BEGIN

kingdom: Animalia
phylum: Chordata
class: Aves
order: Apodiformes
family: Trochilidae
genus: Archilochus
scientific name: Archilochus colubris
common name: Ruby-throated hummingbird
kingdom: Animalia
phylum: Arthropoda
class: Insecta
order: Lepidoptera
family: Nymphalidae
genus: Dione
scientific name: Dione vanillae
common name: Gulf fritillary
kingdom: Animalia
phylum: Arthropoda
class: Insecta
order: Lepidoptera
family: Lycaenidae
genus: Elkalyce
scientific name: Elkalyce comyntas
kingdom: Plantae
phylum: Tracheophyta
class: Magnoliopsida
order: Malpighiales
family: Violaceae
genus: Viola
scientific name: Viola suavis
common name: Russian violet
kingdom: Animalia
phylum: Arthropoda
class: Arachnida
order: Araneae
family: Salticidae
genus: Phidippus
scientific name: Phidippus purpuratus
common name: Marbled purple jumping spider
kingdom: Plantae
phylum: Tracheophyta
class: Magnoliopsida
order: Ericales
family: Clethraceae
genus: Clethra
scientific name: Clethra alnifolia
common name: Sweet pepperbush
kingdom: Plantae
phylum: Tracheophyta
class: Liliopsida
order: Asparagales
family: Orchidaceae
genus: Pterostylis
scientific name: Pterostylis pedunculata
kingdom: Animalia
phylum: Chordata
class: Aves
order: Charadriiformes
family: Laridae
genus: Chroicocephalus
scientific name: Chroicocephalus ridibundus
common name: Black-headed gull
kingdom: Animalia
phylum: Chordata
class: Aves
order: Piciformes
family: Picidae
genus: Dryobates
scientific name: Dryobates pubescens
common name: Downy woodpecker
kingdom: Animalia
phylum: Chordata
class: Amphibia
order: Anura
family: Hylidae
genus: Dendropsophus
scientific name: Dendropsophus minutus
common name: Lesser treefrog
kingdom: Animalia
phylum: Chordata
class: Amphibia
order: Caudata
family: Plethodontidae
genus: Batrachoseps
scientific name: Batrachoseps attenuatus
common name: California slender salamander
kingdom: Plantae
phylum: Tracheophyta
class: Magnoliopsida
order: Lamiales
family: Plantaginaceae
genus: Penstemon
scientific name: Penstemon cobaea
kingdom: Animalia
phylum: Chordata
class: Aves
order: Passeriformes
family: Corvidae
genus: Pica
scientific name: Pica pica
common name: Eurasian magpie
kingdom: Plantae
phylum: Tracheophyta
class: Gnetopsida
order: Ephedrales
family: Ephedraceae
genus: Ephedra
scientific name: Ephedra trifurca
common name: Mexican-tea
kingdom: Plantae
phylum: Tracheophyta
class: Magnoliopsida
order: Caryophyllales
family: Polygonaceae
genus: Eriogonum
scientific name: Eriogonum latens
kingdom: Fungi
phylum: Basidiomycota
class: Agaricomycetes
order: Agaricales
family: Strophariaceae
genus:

END

PROMPT >> Write out every line of all the records above, from kingdom through common name, word for word.

TASK RESULT >>
kingdom: Animalia
phylum: Chordata
class: Aves
order: Apodiformes
family: Trochilidae
genus: Archilochus
scientific name: Archilochus colubris
common name: Ruby-throated hummingbird
kingdom: Animalia
phylum: Arthropoda
class: Insecta
order: Lepidoptera
family: Nymphalidae
genus: Dione
scientific name: Dione vanillae
common name: Gulf fritillary
kingdom: Animalia
phylum: Arthropoda
class: Insecta
order: Lepidoptera
family: Lycaenidae
genus: Elkalyce
scientific name: Elkalyce comyntas
kingdom: Plantae
phylum: Tracheophyta
class: Magnoliopsida
order: Malpighiales
family: Violaceae
genus: Viola
scientific name: Viola suavis
common name: Russian violet
kingdom: Animalia
phylum: Arthropoda
class: Arachnida
order: Araneae
family: Salticidae
genus: Phidippus
scientific name: Phidippus purpuratus
common name: Marbled purple jumping spider
kingdom: Plantae
phylum: Tracheophyta
class: Magnoliopsida
order: Ericales
family: Clethraceae
genus: Clethra
scientific name: Clethra alnifolia
common name: Sweet pepperbush
kingdom: Plantae
phylum: Tracheophyta
class: Liliopsida
order: Asparagales
family: Orchidaceae
genus: Pterostylis
scientific name: Pterostylis pedunculata
kingdom: Animalia
phylum: Chordata
class: Aves
order: Charadriiformes
family: Laridae
genus: Chroicocephalus
scientific name: Chroicocephalus ridibundus
common name: Black-headed gull
kingdom: Animalia
phylum: Chordata
class: Aves
order: Piciformes
family: Picidae
genus: Dryobates
scientific name: Dryobates pubescens
common name: Downy woodpecker
kingdom: Animalia
phylum: Chordata
class: Amphibia
order: Anura
family: Hylidae
genus: Dendropsophus
scientific name: Dendropsophus minutus
common name: Lesser treefrog
kingdom: Animalia
phylum: Chordata
class: Amphibia
order: Caudata
family: Plethodontidae
genus: Batrachoseps
scientific name: Batrachoseps attenuatus
common name: California slender salamander
kingdom: Plantae
phylum: Tracheophyta
class: Magnoliopsida
order: Lamiales
family: Plantaginaceae
genus: Penstemon
scientific name: Penstemon cobaea
kingdom: Animalia
phylum: Chordata
class: Aves
order: Passeriformes
family: Corvidae
genus: Pica
scientific name: Pica pica
common name: Eurasian magpie
kingdom: Plantae
phylum: Tracheophyta
class: Gnetopsida
order: Ephedrales
family: Ephedraceae
genus: Ephedra
scientific name: Ephedra trifurca
common name: Mexican-tea
kingdom: Plantae
phylum: Tracheophyta
class: Magnoliopsida
order: Caryophyllales
family: Polygonaceae
genus: Eriogonum
scientific name: Eriogonum latens
kingdom: Fungi
phylum: Basidiomycota
class: Agaricomycetes
order: Agaricales
family: Strophariaceae
genus:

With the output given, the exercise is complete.